11 Oct e-waste alert: Recycle your old TV or computer
The introduction of Canterbury Council’s e-waste collection starts on Saturday at the northern end of the Shakespeare St carpark in Campsie.
To coincide with National Recycling Week, Canterbury Mayor Karl Saleh (left) – has announced the introduction of a new electronic waste collection and recycling service that will help reduce the amount of waste sent to landfill.
“Electronic waste, like computers or televisions, is becoming an increasing problem across Australia, with the amount growing at over three times the rate of general waste,” Cr Furolo said.
“Five hundred thousand computers were recycled around Australia in 2006. While this may seem like a lot, compare that to the 1.6 million that were thrown away.”
Cr Furolo said an estimated 2.4 million new computers were purchased in Australia every year, replacing older models, many of which were thrpwm away and ended up in landfill.
“E-waste does not only include computers – think about televisions, printers, scanners, modems, DVD players, CD players, VCRs and gaming machines – so you can only imagine how big the problem will become if it is not addressed immediately.
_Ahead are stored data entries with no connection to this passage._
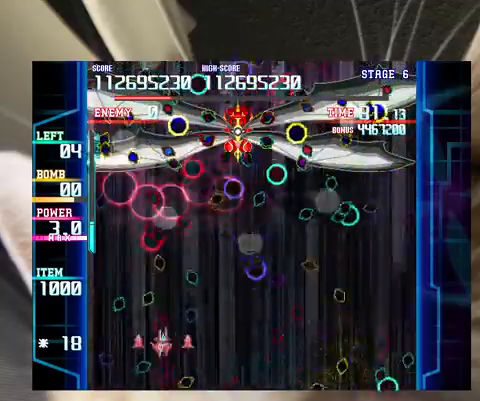
{"keys": ["shift", "up"], "events": [[100, "down", "down"], [300, "shift", "down"], [333, "down", "up"], [400, "right", "up"], [500, "up", "down"]]}
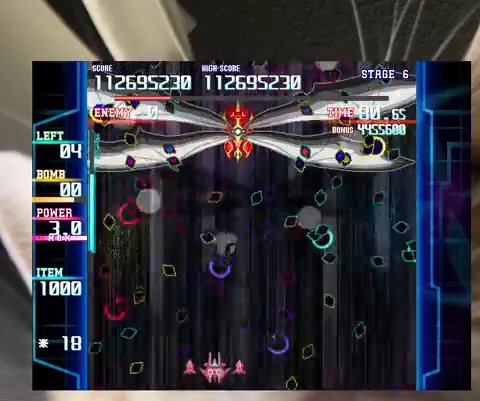
{"keys": ["right", "shift", "up"], "events": [[67, "up", "up"], [167, "down", "down"], [167, "right", "down"], [233, "shift", "up"], [267, "down", "up"], [400, "shift", "down"], [400, "up", "down"]]}
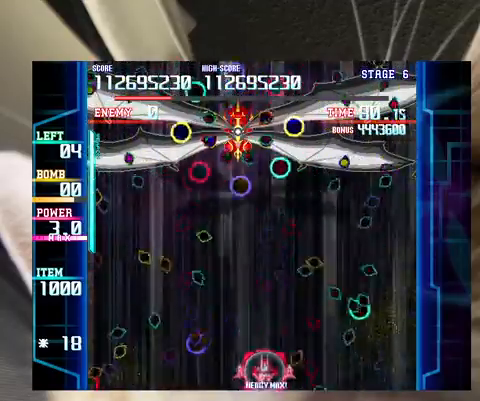
{"keys": ["c"], "events": [[33, "right", "up"], [100, "up", "up"], [200, "left", "down"], [233, "up", "down"], [267, "shift", "up"], [367, "left", "up"], [467, "c", "down"], [500, "up", "up"]]}
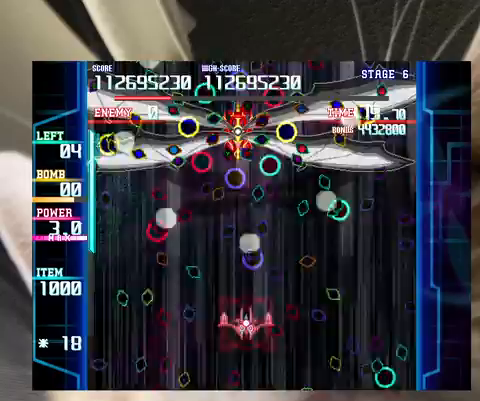
{"keys": ["down", "left", "shift"], "events": [[67, "c", "up"], [67, "down", "down"], [167, "down", "up"], [167, "shift", "down"], [200, "left", "down"], [233, "down", "down"], [300, "down", "up"], [300, "left", "up"], [433, "down", "down"], [433, "left", "down"]]}
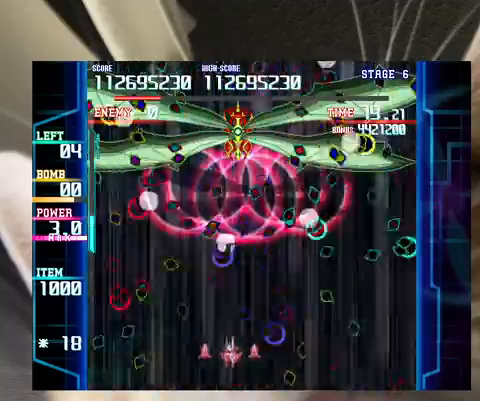
{"keys": ["right"], "events": [[33, "down", "up"], [33, "left", "up"], [133, "down", "down"], [167, "shift", "up"], [200, "down", "up"], [300, "left", "down"], [367, "left", "up"], [367, "up", "down"], [400, "right", "down"], [467, "up", "up"]]}
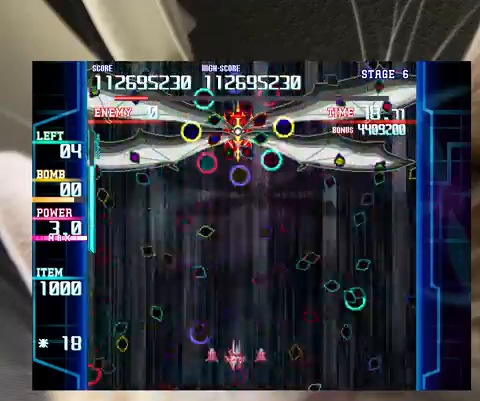
{"keys": ["c", "left"], "events": [[100, "down", "down"], [167, "down", "up"], [167, "right", "up"], [233, "c", "down"], [333, "up", "down"], [433, "left", "down"], [467, "up", "up"]]}
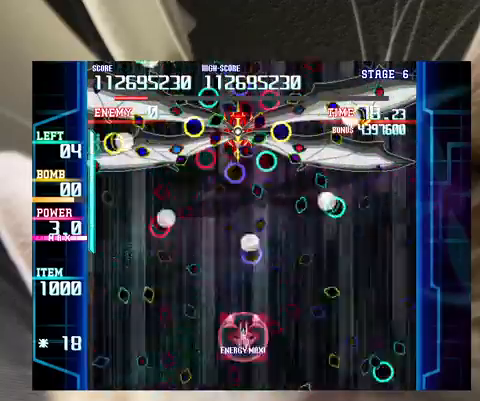
{"keys": ["down", "left"], "events": [[67, "left", "up"], [67, "up", "down"], [100, "up", "up"], [200, "left", "down"], [233, "c", "up"], [300, "left", "up"], [333, "shift", "down"], [433, "down", "down"], [433, "shift", "up"], [467, "left", "down"]]}
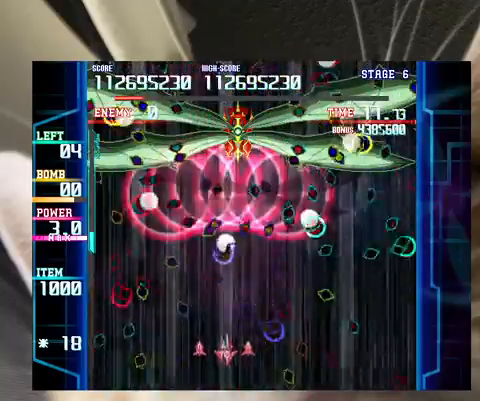
{"keys": ["right"], "events": [[33, "down", "up"], [33, "left", "up"], [33, "shift", "down"], [133, "down", "down"], [200, "down", "up"], [267, "up", "down"], [300, "shift", "up"], [400, "right", "down"], [433, "c", "down"], [433, "up", "up"], [500, "c", "up"]]}
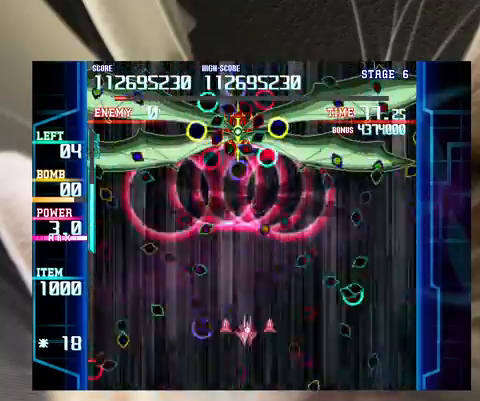
{"keys": [], "events": [[33, "down", "down"], [133, "down", "up"], [167, "right", "up"], [333, "left", "down"], [333, "up", "down"], [467, "left", "up"], [467, "up", "up"]]}
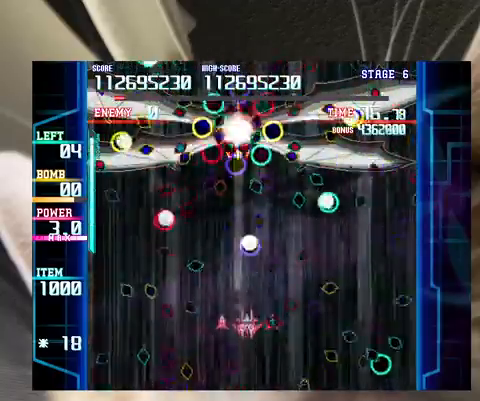
{"keys": [], "events": [[133, "left", "down"], [233, "left", "up"], [367, "left", "down"], [433, "left", "up"]]}
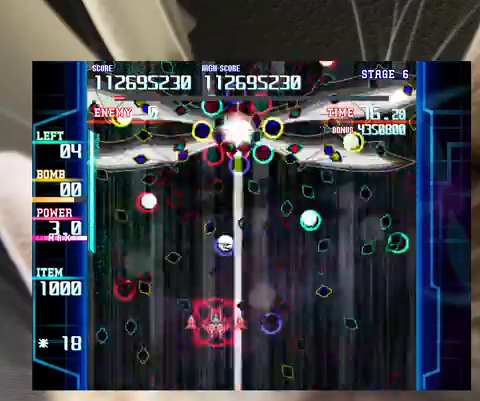
{"keys": ["down"], "events": [[133, "down", "down"], [133, "left", "down"], [200, "c", "down"], [200, "down", "up"], [200, "left", "up"], [300, "c", "up"], [300, "down", "down"], [300, "left", "down"], [367, "left", "up"], [433, "down", "up"], [500, "down", "down"]]}
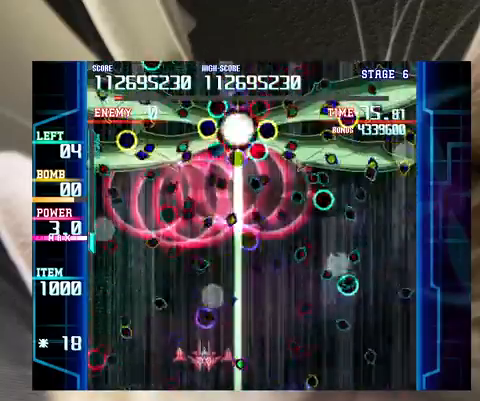
{"keys": ["z"], "events": [[33, "left", "down"], [100, "left", "up"], [133, "down", "up"], [133, "shift", "down"], [200, "down", "down"], [233, "right", "down"], [333, "down", "up"], [333, "right", "up"], [367, "z", "down"], [500, "shift", "up"]]}
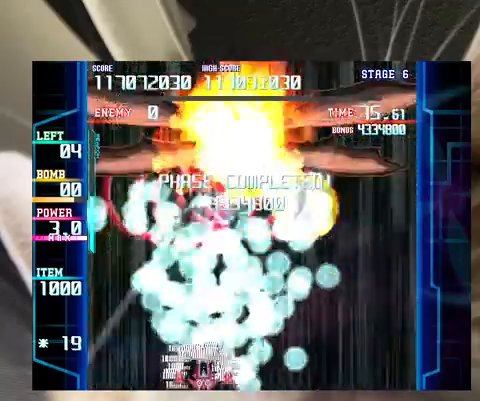
{"keys": ["right", "up"], "events": [[100, "z", "up"], [200, "right", "down"], [200, "up", "down"], [233, "right", "up"], [433, "right", "down"]]}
“And with the discontinuations of the analogue service for televisions soon coming into effect, the problem will only get worse.”
E-waste items can end up in landfill and be highly toxic and environmentally damaging.
“Many people might not know that most types of electronic waste contain many valuable resources that are recoverable and reusable, so there is no need for them to end up in landfill.
“Often much less energy is needed to recover these resources thatn to produce new materials.
“It’s important for us all to start to focus on the correct disposal of e-waste in order to create the least impact on the environment.